A cédula de crédito bancário
- A)não admite endosso.
Errada, porque a cédula de crédito bancário admite circulação por endosso, salvo restrições legais específicas.
- B)é título de crédito emitido exclusivamente por pessoa jurídica em favor de instituição financeira ou entidade a esta equiparada, representando promessa de pagamento em dinheiro, decorrente de operação de crédito, de qualquer modalidade.
Errada, porque a CCB pode ser emitida por pessoa natural ou jurídica, não exclusivamente por pessoa jurídica.
- C)depende de registro para que tenha validade e eficácia entre as partes.
Errada, porque a validade e eficácia da CCB não dependem de registro como regra geral.
- D)não é título executivo, por lhe faltar liquidez.
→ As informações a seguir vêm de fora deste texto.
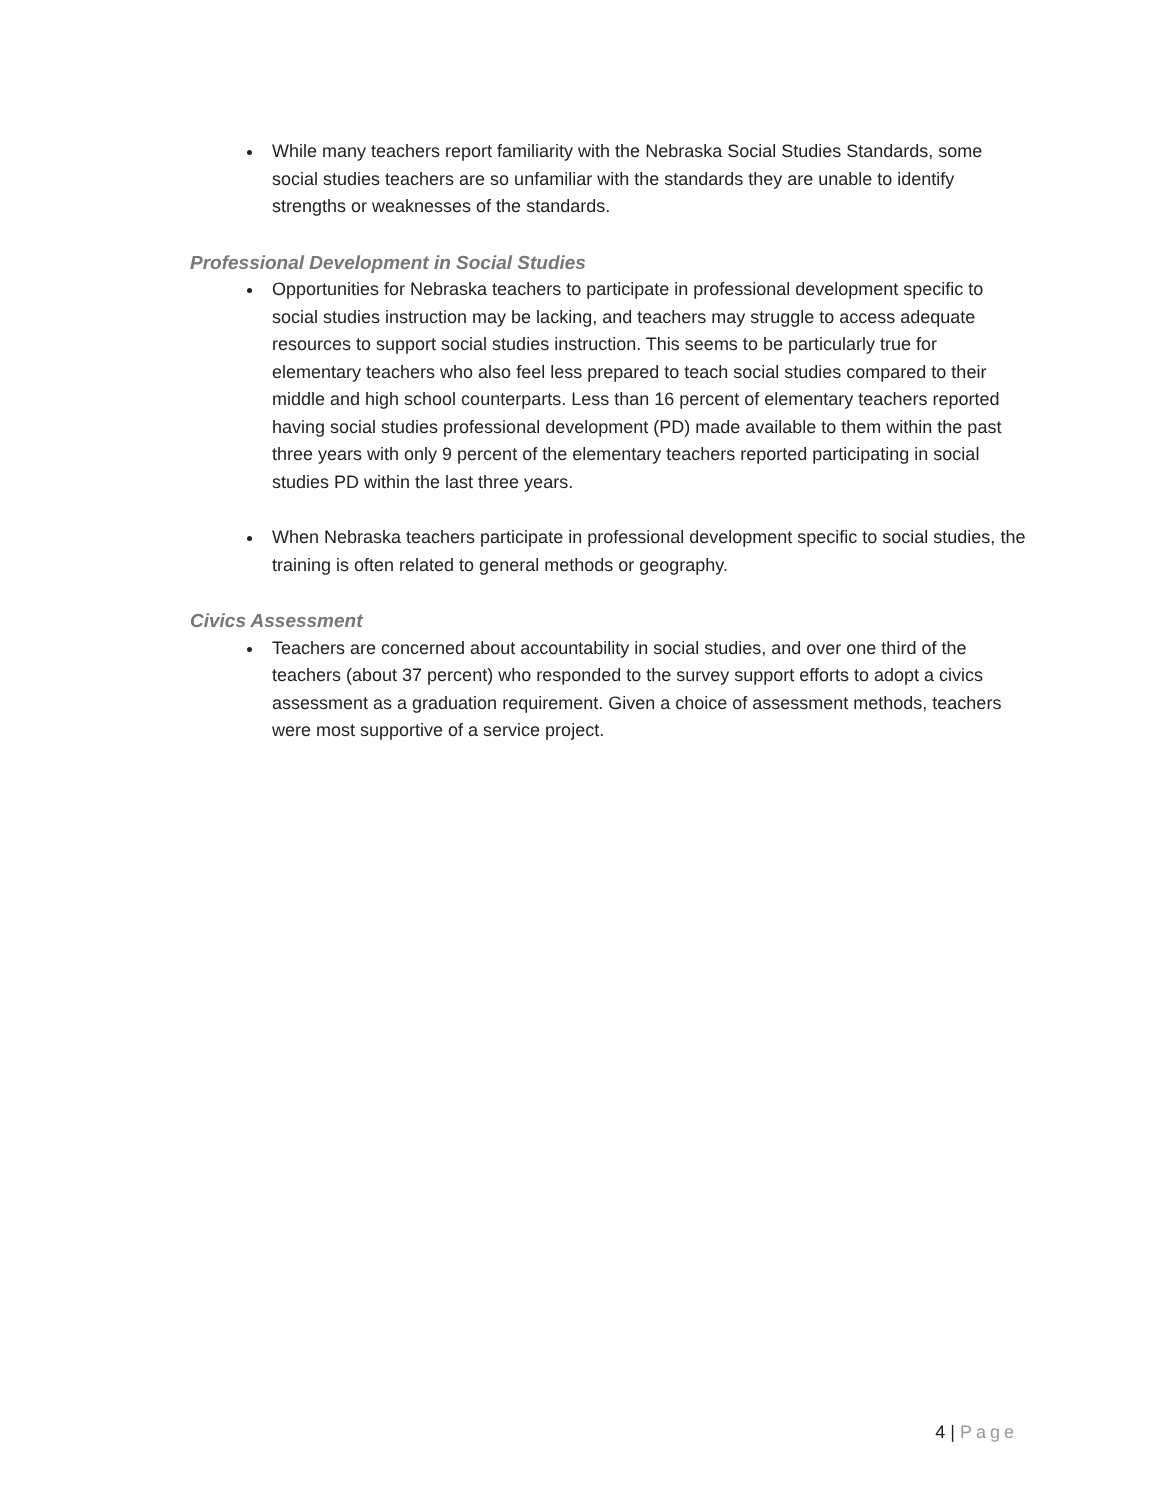While many teachers report familiarity with the Nebraska Social Studies Standards, some social studies teachers are so unfamiliar with the standards they are unable to identify strengths or weaknesses of the standards.
Professional Development in Social Studies
Opportunities for Nebraska teachers to participate in professional development specific to social studies instruction may be lacking, and teachers may struggle to access adequate resources to support social studies instruction. This seems to be particularly true for elementary teachers who also feel less prepared to teach social studies compared to their middle and high school counterparts. Less than 16 percent of elementary teachers reported having social studies professional development (PD) made available to them within the past three years with only 9 percent of the elementary teachers reported participating in social studies PD within the last three years.
When Nebraska teachers participate in professional development specific to social studies, the training is often related to general methods or geography.
Civics Assessment
Teachers are concerned about accountability in social studies, and over one third of the teachers (about 37 percent) who responded to the survey support efforts to adopt a civics assessment as a graduation requirement. Given a choice of assessment methods, teachers were most supportive of a service project.
4 | Page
Errada, porque a CCB é sim título executivo extrajudicial e possui liquidez apta à execução.
- E)é título executivo extrajudicial cuja liquidez pode ser atestada por mero cálculo do credor, ainda que o débito decorra de contrato de abertura de crédito em conta corrente.
Certa, porque a CCB é título executivo extrajudicial e sua liquidez pode ser apurada por mero cálculo do credor, inclusive nas operações vinculadas a contrato de abertura de crédito em conta corrente.
Gabarito: E
A cédula de crédito bancário (CCB) é um título muito usado no mercado porque simplifica a cobrança e a circulação do crédito. Ela está disciplinada na Lei 10.931/2004, especialmente no art. 28, que a define como promessa de pagamento em dinheiro, emitida por pessoa natural ou jurídica, em favor de instituição financeira ou entidade a ela equiparada, decorrente de operação de crédito de qualquer modalidade. O ponto mais cobrado é este: a CCB é título executivo extrajudicial. Isso significa que, se houver inadimplemento, o credor pode cobrar diretamente pela via executiva, sem precisar primeiro discutir toda a existência da dívida em ação de conhecimento. A lei ainda reforça que a sua liquidez pode ser apurada por simples cálculo do credor, o que facilita a execução. Por isso a alternativa E está correta. A jurisprudência do STJ admite essa lógica de liquidez da CCB, inclusive quando a dívida decorre de contrato de abertura de crédito em conta corrente, justamente porque a cédula organiza e documenta a obrigação de forma executiva. Aqui a pegadinha é comparar a CCB com o contrato de abertura de crédito “solto”, que não tem a mesma força executiva. Em resumo: a CCB nasce para ser um título forte, circulável e cobravel com eficiência. Se a questão citar promessa de pagamento, título executivo extrajudicial e cálculo do credor, acenda o alerta: geralmente é o caminho certo.